Given information Start Marker
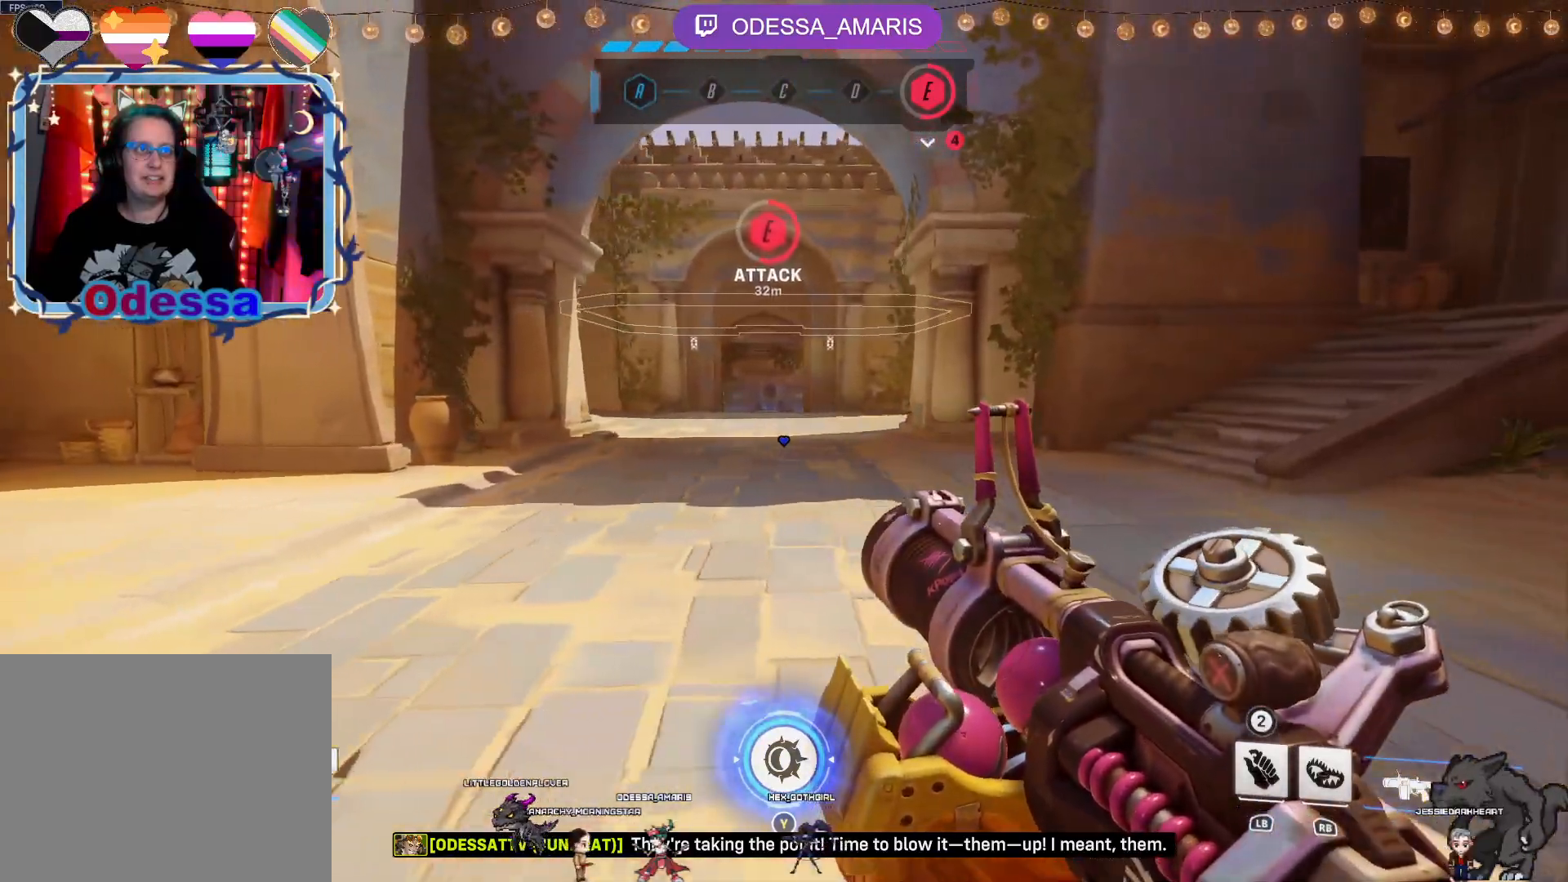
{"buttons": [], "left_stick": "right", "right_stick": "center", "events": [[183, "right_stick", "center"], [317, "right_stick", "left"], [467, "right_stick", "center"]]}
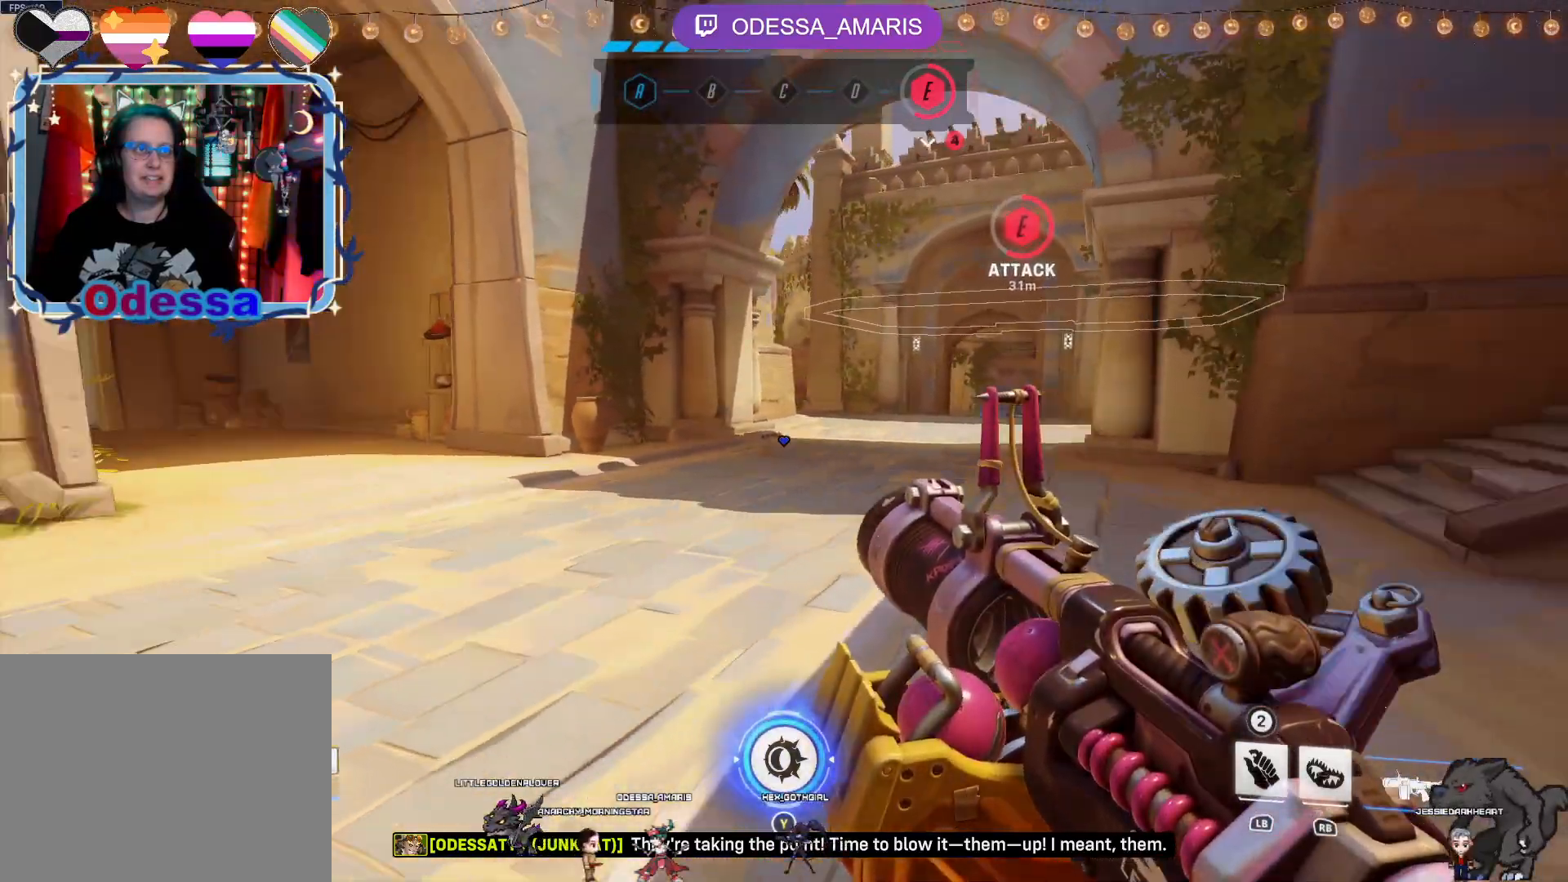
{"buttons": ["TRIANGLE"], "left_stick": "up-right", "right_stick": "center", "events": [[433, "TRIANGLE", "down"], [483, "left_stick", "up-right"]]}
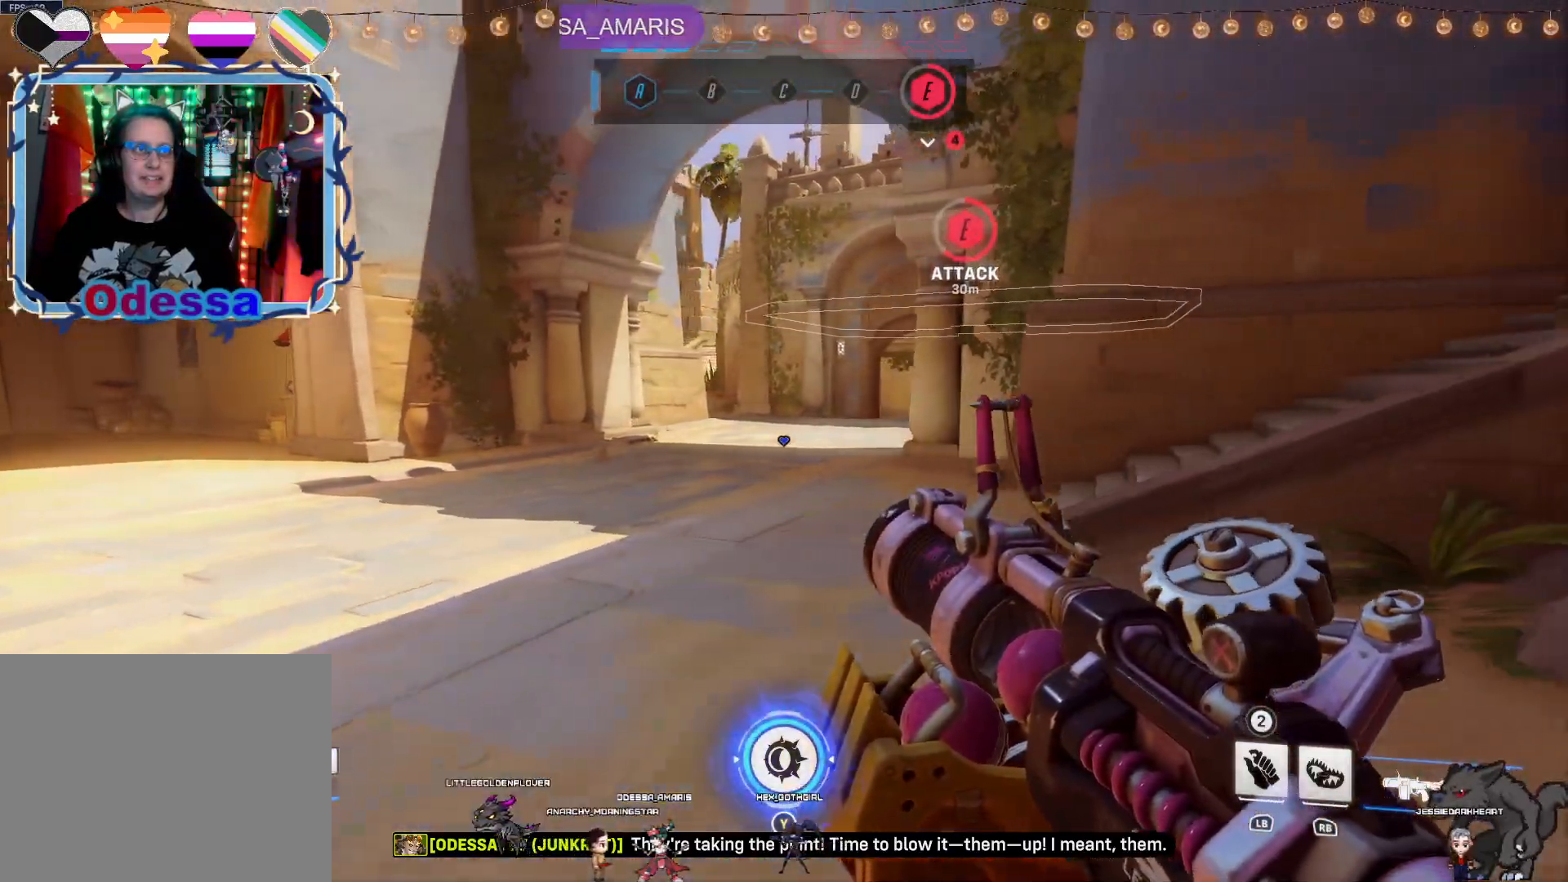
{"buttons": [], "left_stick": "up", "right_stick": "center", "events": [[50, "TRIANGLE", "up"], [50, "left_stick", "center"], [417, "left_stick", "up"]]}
Given information End Marker
__Task details__:
Start to finish, write out the data above exactly, omitting all pictures.

__Written solution__:
{"buttons": [], "left_stick": "right", "right_stick": "center", "events": [[183, "right_stick", "center"], [317, "right_stick", "left"], [467, "right_stick", "center"]]}
{"buttons": ["TRIANGLE"], "left_stick": "up-right", "right_stick": "center", "events": [[433, "TRIANGLE", "down"], [483, "left_stick", "up-right"]]}
{"buttons": [], "left_stick": "up", "right_stick": "center", "events": [[50, "TRIANGLE", "up"], [50, "left_stick", "center"], [417, "left_stick", "up"]]}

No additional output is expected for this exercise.